Search code examples
postgresql-11patroni

Failed to do failover in 3 node patroni postgres-11 cluster


I have a three node patroni postgres-11 cluster running.The patroni cluster settings are:

consul:
  url: <consul URL>

bootstrap:
  initdb:
    encoding: UTF8
  dcs:
    ttl: 30
    loop_wait: 10
    retry_timeout: 10
    maximum_lag_on_failover: 1048576
    postgresql:
      use_pg_rewind: true
      use_slots: true
      remove_data_directory_on_diverged_timelines: false
      remove_data_directory_on_rewind_failure: true
      parameters:
        archive_command: /bin/true
        archive_mode: 'on'
        archive_timeout: 1800s
        checkpoint_completion_target: 0.9
        default_statistics_target: 100
        effective_cache_size: 24GB
        effective_io_concurrency: 200
        hot_standby: 'on'
        log_directory: /var/log/postgresql
        log_filename: postgresql-%a.log
        logging_collector: 'on'
        maintenance_work_mem: 2GB
        max_connections: 2000
        max_parallel_maintenance_workers: 4
        max_parallel_workers: 8
        max_parallel_workers_per_gather: 4
        max_replication_slots: 10
        max_wal_senders: 10
        max_wal_size: 8GB
        max_worker_processes: 8
        min_wal_size: 2GB
        random_page_cost: 1.1
        shared_buffers: 8GB
        ssl: 'on'
        ssl_cert_file: /etc/ssl/certs/ssl-cert-snakeoil.pem
        ssl_key_file: /etc/ssl/private/ssl-cert-snakeoil.key
        track_commit_timestamp: 'on'
        wal_buffers: 16MB
        wal_keep_segments: 64
        wal_level: logical
        wal_log_hints: 'on'
        work_mem: 5242kB

postgresql:
  listen: 0.0.0.0:5432
  connect_address: <IP Address of the node>:5432
  data_dir: /var/lib/postgresql/11/<db name>
  pgpass: /tmp/pgpass0
  authentication:
    superuser:
      username: postgres
      password: postgres
    replication:
      username: replicator
      password: replicator
    rewind:
      username: rewind_user
      password: rewind_password
  pg_hba:
    - local all all peer
    - host all all 127.0.0.1/32 md5
    - hostssl all postgres 0.0.0.0/0 md5
    - host all postgres 0.0.0.0/0 reject
    - host all all 0.0.0.0/0 md5
    - hostssl all postgres ::0/0 md5
    - host all postgres ::0/0 reject
    - host all all ::0/0 md5
    - local replication all peer
    - host replication all 127.0.0.1/32 md5
    - hostssl replication replicator 0.0.0.0/0 md5
    - hostssl replication replicator ::0/0 md5
    - host replication replicator 0.0.0.0/0 md5
    - host replication replicator 127.0.0.1/32 trust
    - local postgres   postgres   peer
    - host all all 0.0.0.0/0 md5
  create_replica_methods:
    - basebackup
  basebackup:
    max-rate: '250M'

tags:
  nofailover: false
  noloadbalance: false
  clonefrom: false
  nosync: false

restapi:
  connect_address: <IP Address of the node>:8008
  listen: 0.0.0.0:8008

When I shutdown the primary, I was hoping the synchronous standby would become primary.
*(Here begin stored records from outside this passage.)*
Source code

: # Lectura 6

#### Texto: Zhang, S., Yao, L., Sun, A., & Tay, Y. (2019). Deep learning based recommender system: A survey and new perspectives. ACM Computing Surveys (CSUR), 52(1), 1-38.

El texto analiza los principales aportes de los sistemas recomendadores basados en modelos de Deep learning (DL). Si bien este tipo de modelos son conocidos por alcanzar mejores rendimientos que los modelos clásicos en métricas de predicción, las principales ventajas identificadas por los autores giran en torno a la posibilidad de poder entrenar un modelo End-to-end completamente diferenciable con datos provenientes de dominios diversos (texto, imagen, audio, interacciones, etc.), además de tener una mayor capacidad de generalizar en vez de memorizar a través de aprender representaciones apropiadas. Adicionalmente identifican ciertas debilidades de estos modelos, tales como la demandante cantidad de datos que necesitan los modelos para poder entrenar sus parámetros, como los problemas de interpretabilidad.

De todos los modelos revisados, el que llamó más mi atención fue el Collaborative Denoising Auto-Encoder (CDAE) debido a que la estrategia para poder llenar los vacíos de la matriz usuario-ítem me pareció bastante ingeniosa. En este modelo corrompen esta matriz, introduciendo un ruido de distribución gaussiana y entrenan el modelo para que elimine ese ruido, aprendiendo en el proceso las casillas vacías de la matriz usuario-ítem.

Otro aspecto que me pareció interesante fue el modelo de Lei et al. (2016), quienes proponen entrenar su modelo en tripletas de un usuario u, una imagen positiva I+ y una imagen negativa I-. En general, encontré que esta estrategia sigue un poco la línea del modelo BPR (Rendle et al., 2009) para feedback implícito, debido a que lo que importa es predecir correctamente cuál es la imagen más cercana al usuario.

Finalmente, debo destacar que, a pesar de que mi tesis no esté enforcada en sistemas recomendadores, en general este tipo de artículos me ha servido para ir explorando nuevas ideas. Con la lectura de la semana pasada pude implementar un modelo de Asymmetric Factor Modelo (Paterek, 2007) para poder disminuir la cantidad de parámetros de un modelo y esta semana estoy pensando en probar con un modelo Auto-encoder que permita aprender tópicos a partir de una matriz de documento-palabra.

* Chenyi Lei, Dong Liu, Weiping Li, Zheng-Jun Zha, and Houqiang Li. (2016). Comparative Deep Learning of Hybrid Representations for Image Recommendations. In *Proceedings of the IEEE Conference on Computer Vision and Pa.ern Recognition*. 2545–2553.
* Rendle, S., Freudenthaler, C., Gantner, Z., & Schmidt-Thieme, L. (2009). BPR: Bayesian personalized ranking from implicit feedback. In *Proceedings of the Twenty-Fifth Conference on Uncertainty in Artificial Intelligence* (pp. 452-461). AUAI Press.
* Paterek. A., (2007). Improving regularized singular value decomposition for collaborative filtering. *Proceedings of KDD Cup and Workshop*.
But instead on both the standby nodes I see the following error:

INFO: following a different leader because i am not the healthiest node

Not sure why synchronous standby did not become primary. I am using Patroni 1.6.1 on Ubuntu 18.04


Solution

  • I figured out the problem. For some reason the capital letters in the names of my nodes were converted to small letters so patroni failed to find the standby nodes. Like below:

    {"leader":"Pa-db1","sync_standby":"pa-db2"}
    

    The correct name of the node is Pa-db2 and similarly the second standby node name is Pa-db3. I changed all the nodes names to small letters i.e. pa-db1, pa-db2, pa-db3 and failover worked!